Insights into the binding and covalent inhibition mechanism of PF-07321332 to SARS-CoV-2 Mpro† † Electronic supplementary information (ESI) available: Includes a movie describing a representative binding process, the minimum distance between the non-hydrogen atoms of PF-07321332 and the non-hydrogen atoms of the catalytic dyad, the minimum distance dSγ–CN between the nitrile group of PF-07321332 and the sulfur atom of the Cys145 residue, the binding pathway of PF-07321332 to SARS-CoV-2 Mpro over the trajectories 0 and 20, the optimization starting from the ion pair Cys145−–His41H+, the optimized transition state for the hydrolysis of Int-3, and energy and Cartesian coordinates. See DOI: 10.1039/d1ra08752e

ABSTRACT

The severe acute respiratory syndrome coronavirus 2 (SARS-CoV-2) has been causing the COVID-19 pandemic, resulting in several million deaths being reported. Numerous investigations have been carried out to discover a compound that can inhibit the biological activity of the SARS-CoV-2 main protease, which is an enzyme related to the viral replication. Among these, PF-07321332 (Nirmatrelvir) is currently under clinical trials for COVID-19 therapy. Therefore, in this work, atomistic and electronic simulations were performed to unravel the binding and covalent inhibition mechanism of the compound to Mpro. Initially, 5 μs of steered-molecular dynamics simulations were carried out to evaluate the ligand-binding process to SARS-CoV-2 Mpro. The successfully generated bound state between the two molecules showed the important role of the PF-07321332 pyrrolidinyl group and the residues Glu166 and Gln189 in the ligand-binding process.
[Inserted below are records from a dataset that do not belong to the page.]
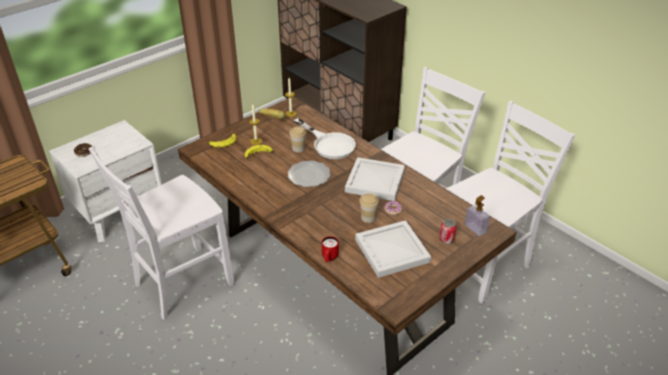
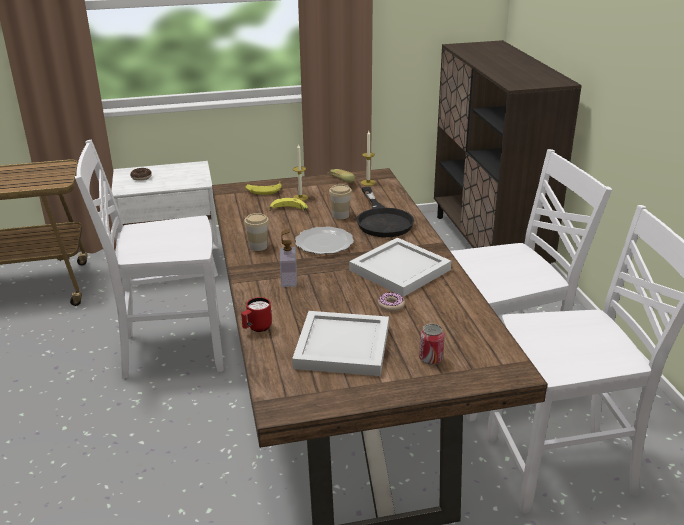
camera: 30 degrees right, 10 degrees down
(329, 144) = (382, 220): white frying pan -> black frying pan
(368, 217) = (350, 303): cup -> cup (258, 246)
(475, 228) = (486, 359): soap dispenser -> soap dispenser (289, 280)

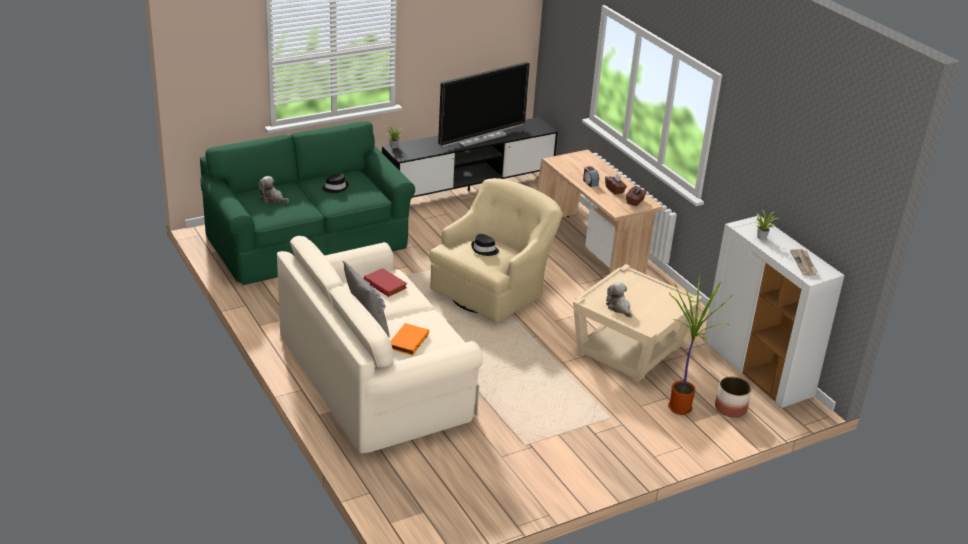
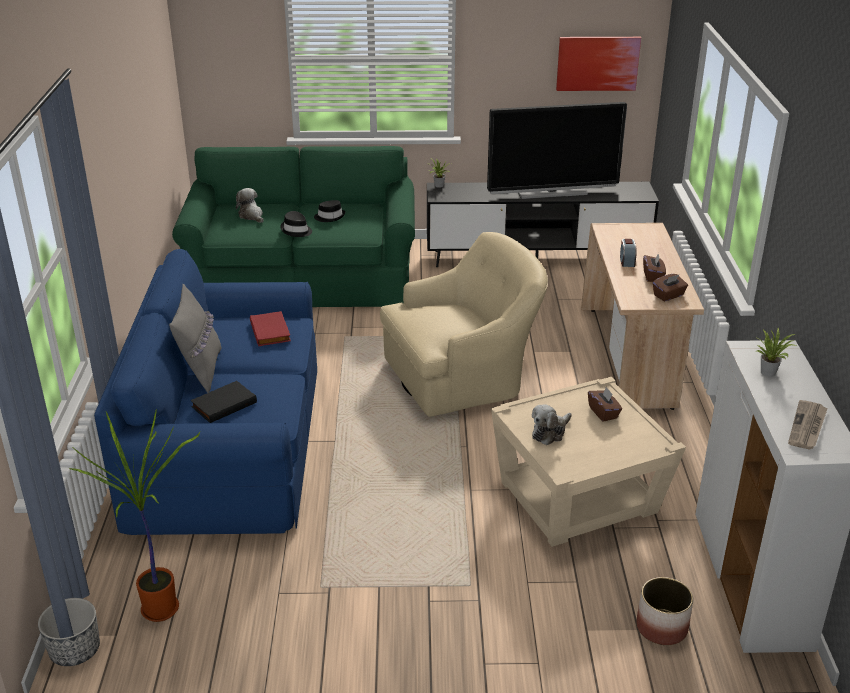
camera: 30 degrees right, 0 degrees up
(375, 375) = (229, 442): beige sofa -> blue sofa
(407, 341) = (223, 404): orange book -> black book
(407, 528) = (75, 650): none -> planter
(484, 250) = (441, 319): black hat -> black hat (296, 230)
(496, 34) = (597, 63): none -> picture
(619, 308) = (550, 432): plush toy -> plush toy turned 135 degrees counterclockwise
(639, 288) = (603, 413): none -> brown tissue box
(681, 408) = (585, 603): potted plant -> potted plant (163, 609)

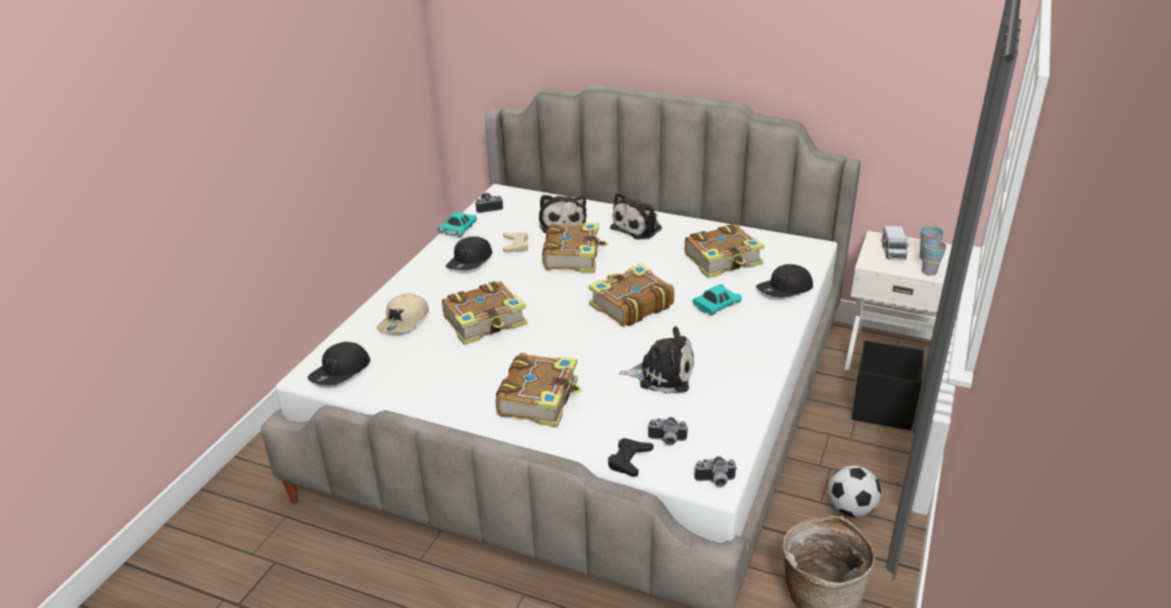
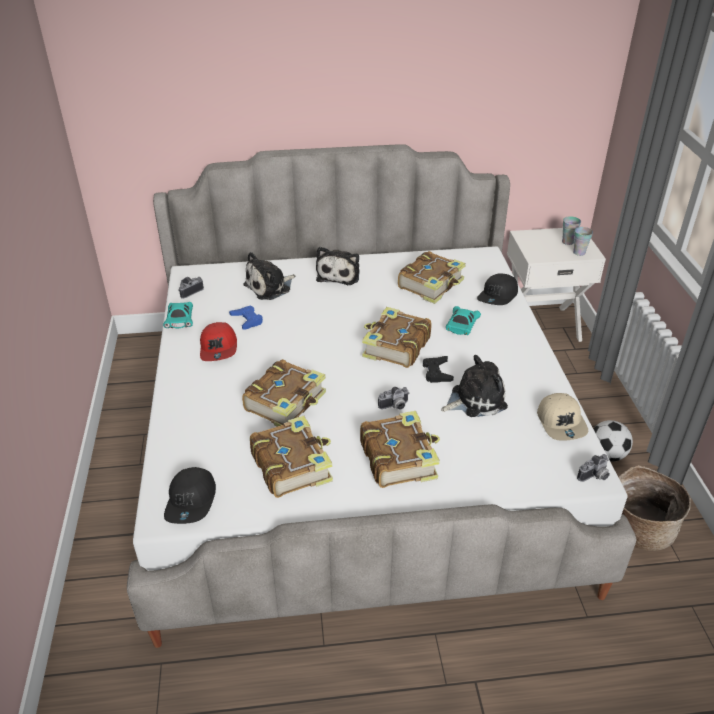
camera: 30 degrees left, 5 degrees up
(404, 321) = (209, 427): beige cap -> beige cap (561, 423)
(470, 262) = (219, 348): black cap -> red cap
(515, 245) = (247, 320): beige game controller -> blue game controller
(562, 222) = (270, 287): plush toy -> plush toy turned 90 degrees clockwise
(573, 256) = (308, 316): book -> book (292, 465)
(629, 460) = (518, 485): black game controller -> black game controller (437, 372)
(667, 441) = (530, 456): camera -> camera (395, 406)
(881, 408) = (565, 368): black storage box -> none
(893, 252) = (542, 243): toy truck -> none

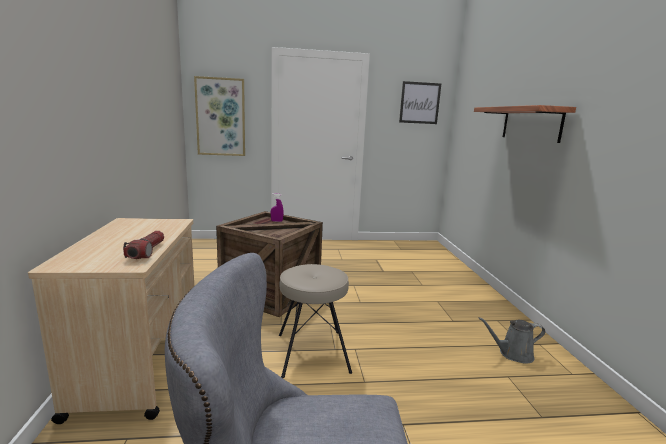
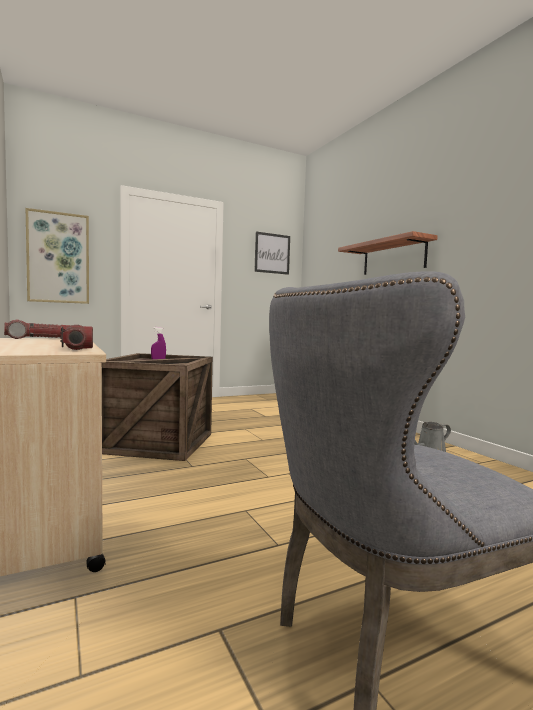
camera: 20 degrees left, 10 degrees down
(151, 222) = (39, 339): none -> flashlight
(311, 353) = (246, 483): beige stool -> none

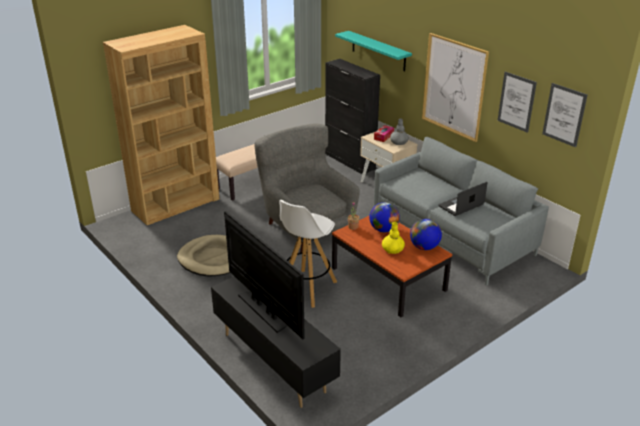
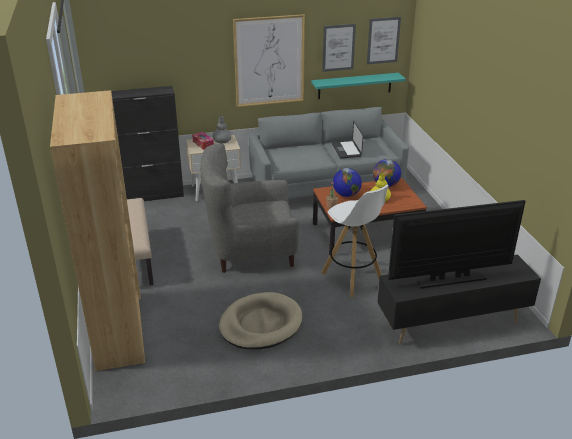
camera: 65 degrees left, 0 degrees up
(378, 51) = (161, 62): turquoise shelf -> turquoise shelf (355, 85)

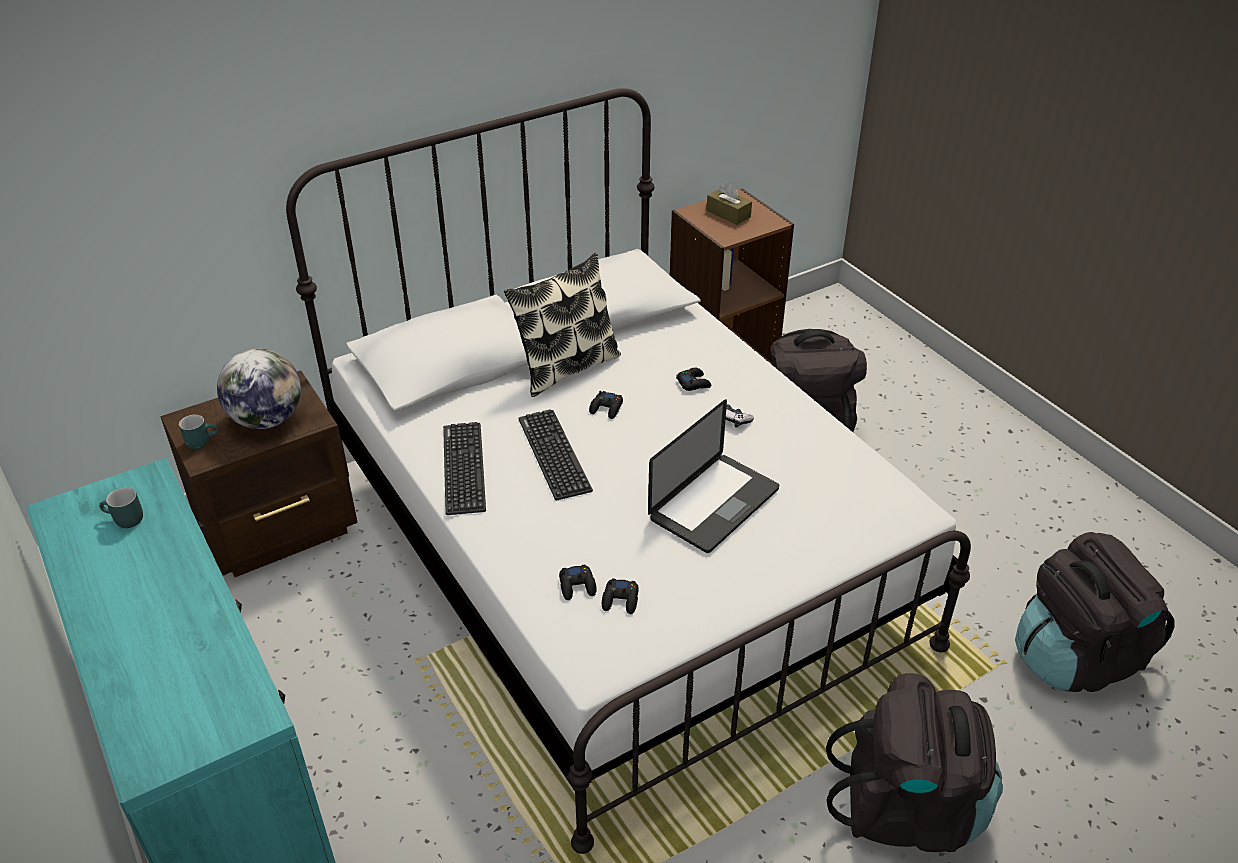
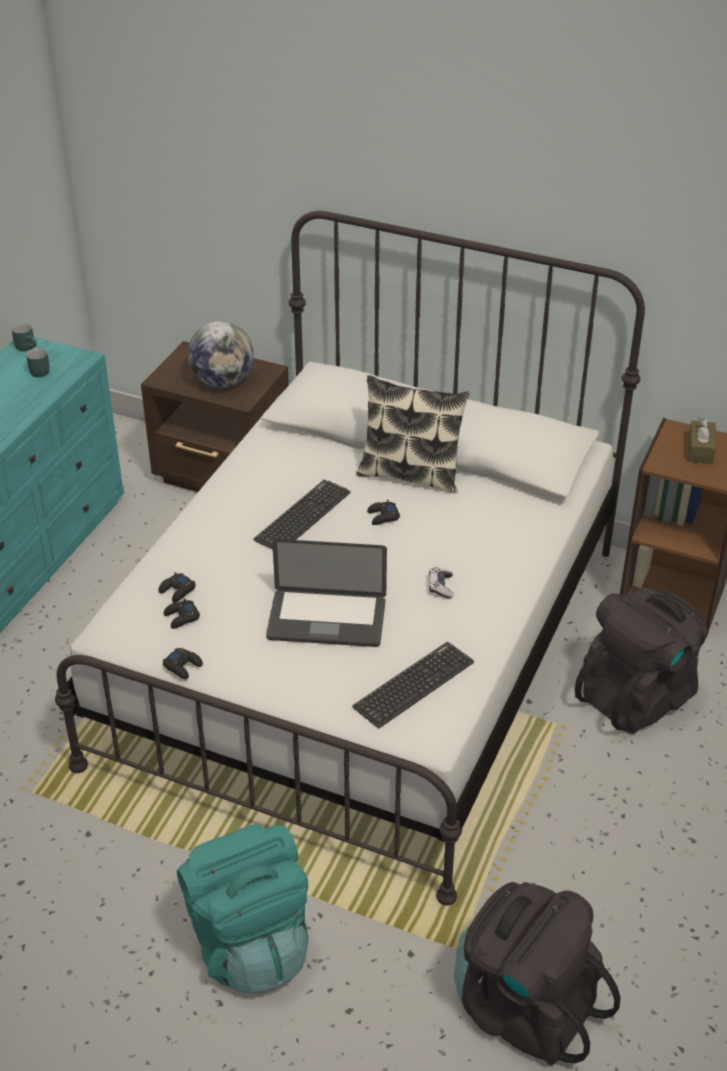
camera: 55 degrees right, 0 degrees up
(202, 440) = (176, 369): turquoise mug -> turquoise mug (28, 347)
(464, 468) = (246, 483): keyboard -> keyboard (414, 685)
(693, 383) = (465, 546): black game controller -> black game controller (183, 666)
(908, 808) = (249, 943): black backpack -> turquoise backpack

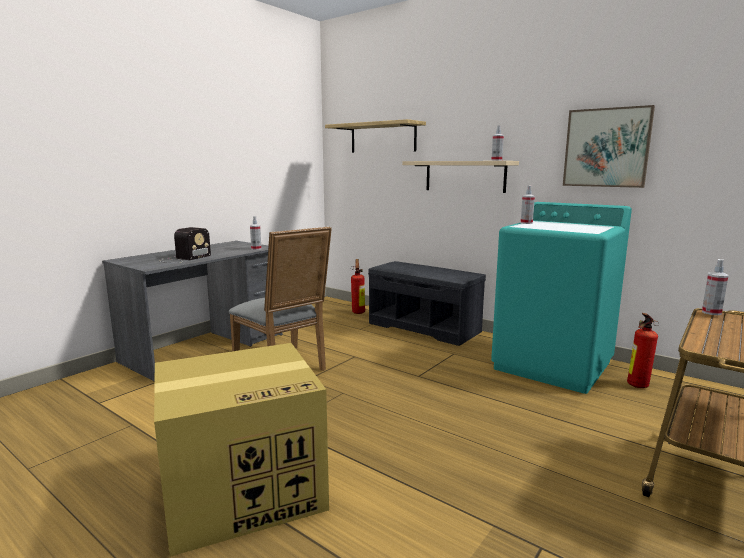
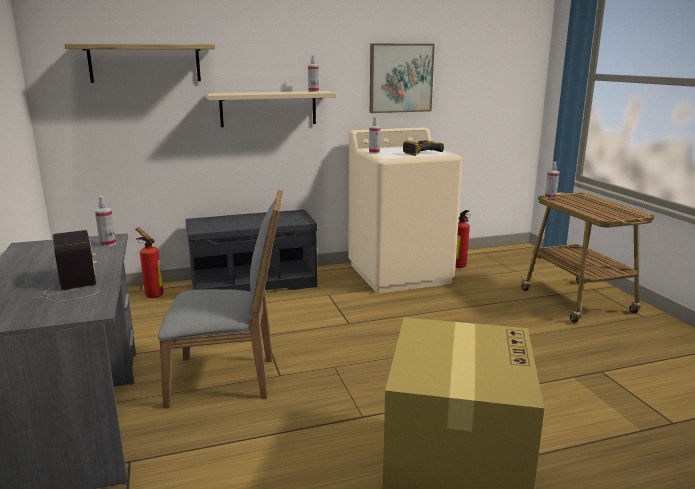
camera: 55 degrees left, 5 degrees up
(553, 365) = (400, 273): turquoise washing machine -> beige washing machine
(569, 228) = (420, 152): none -> power drill

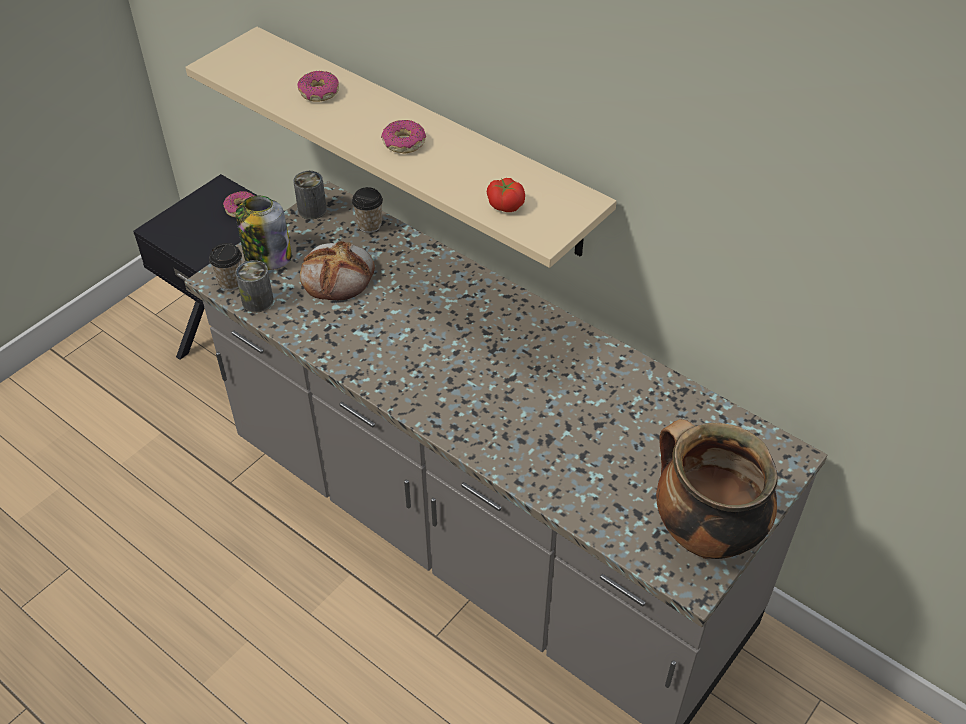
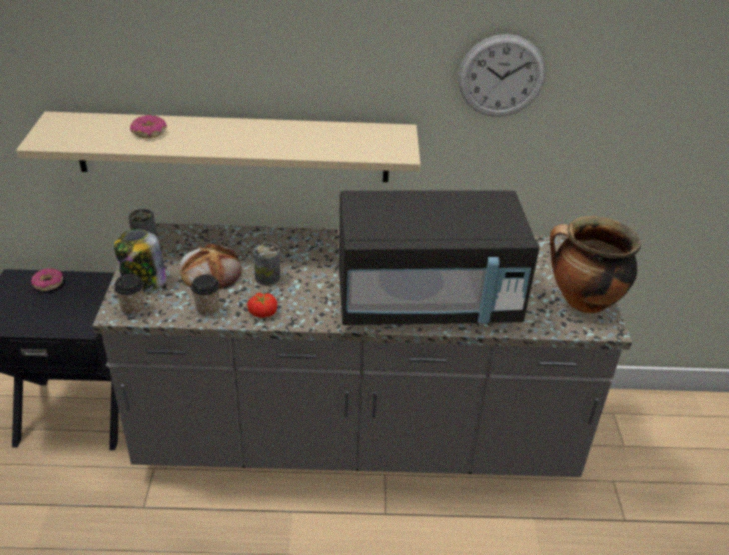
camera: 40 degrees left, 10 degrees down
(257, 301) = (169, 311): can -> can (267, 277)
(369, 225) = (199, 235): cup -> cup (208, 309)
(403, 143) = (248, 139): donut -> none
(505, 204) = (358, 147): tomato -> tomato (262, 312)
(517, 428) = (427, 301): none -> black microwave
(724, 183) = (501, 76): none -> wall clock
Moreover, from the MD-refined structure, quantum mechanics/molecular mechanics (QM/MM) calculations were carried out to unravel the reaction mechanism for the formation of the thioimidate product from SARS-CoV-2 Mpro and the PF-07321332 inhibitor. We found that the catalytic triad Cys145–His41–Asp187 of SARS-CoV-2 Mpro plays an important role in the activation of the PF-07321332 covalent inhibitor, which renders the deprotonation of Cys145 and, thus, facilitates further reaction. Our results are definitely beneficial for a better understanding of the inhibition mechanism and designing new effective inhibitors for SARS-CoV-2 Mpro. The catalytic triad Cys145–His41–Asp187 of SARS-CoV-2 Mpro plays an important role in the activation of the PF-07321332 covalent inhibitor.